Completed sale of non-performing loans adds £4.65m cash to Provision Fund

This week, RateSetter has completed two sales of non-performing loans, with the combined proceeds of £4.65m added into the Provision Fund.

The debt sale process started in December 2019 and we are pleased to say that we did not need to reduce our price expectations in light of the coronavirus outbreak.

What is a debt sale?

We always do what we can to support borrowers, but sometimes a borrower is unable to repay their loan, so the Provision Fund steps in to return the outstanding capital to investors.

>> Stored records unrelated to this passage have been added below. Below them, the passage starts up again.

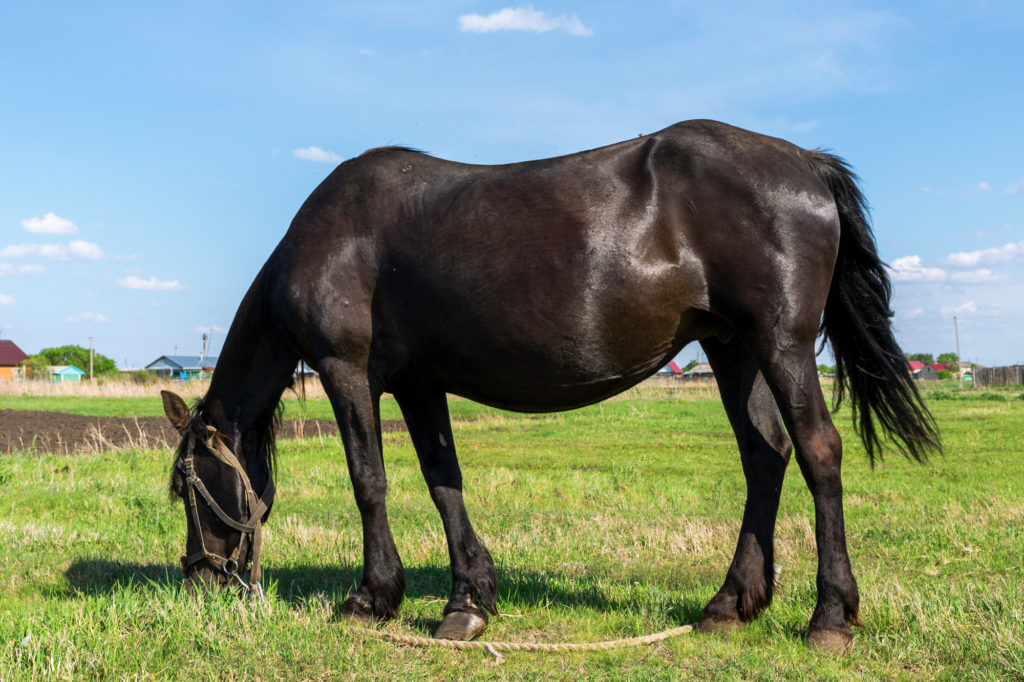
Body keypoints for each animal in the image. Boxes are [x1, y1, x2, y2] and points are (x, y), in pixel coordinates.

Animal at [161, 119, 939, 652]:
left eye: (185, 486)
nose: (197, 576)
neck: (329, 237)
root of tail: (804, 163)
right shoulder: (419, 384)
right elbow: (443, 481)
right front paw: (467, 602)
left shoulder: (345, 370)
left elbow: (369, 481)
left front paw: (372, 597)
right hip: (733, 349)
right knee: (764, 457)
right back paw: (729, 604)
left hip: (782, 344)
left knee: (818, 452)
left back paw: (829, 617)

RateSetter’s Customer Operations team in Leicester then works closely with the borrower to put in place an appropriate repayment plan to recover as much of the outstanding money for the Provision Fund as possible.

However, sometimes we are unable to increase the recoveries further and so, when we have used all the options available to us, the best way forward is to turn to a specialist debt management company who will purchase the loans with proceeds going to the Provision Fund.

What debt have you sold?

The debt sold comprises loans written across all years of lending, where we have exhausted the collections and recoveries processes available to us.

How do you ensure that borrowers continue to be treated fairly?

RateSetter always strives to ensure that borrowers are treated fairly, and we are at the forefront of best practice with regards to vulnerable customers. That is why we only sell debt to FCA-regulated specialist debt management companies that can demonstrate to us that they are responsible and operate with sensitivity and fairness to customers.

Does RateSetter make any money from this debt sale?

RateSetter does not take any revenue from the debt sale. All proceeds go into the Provision Fund.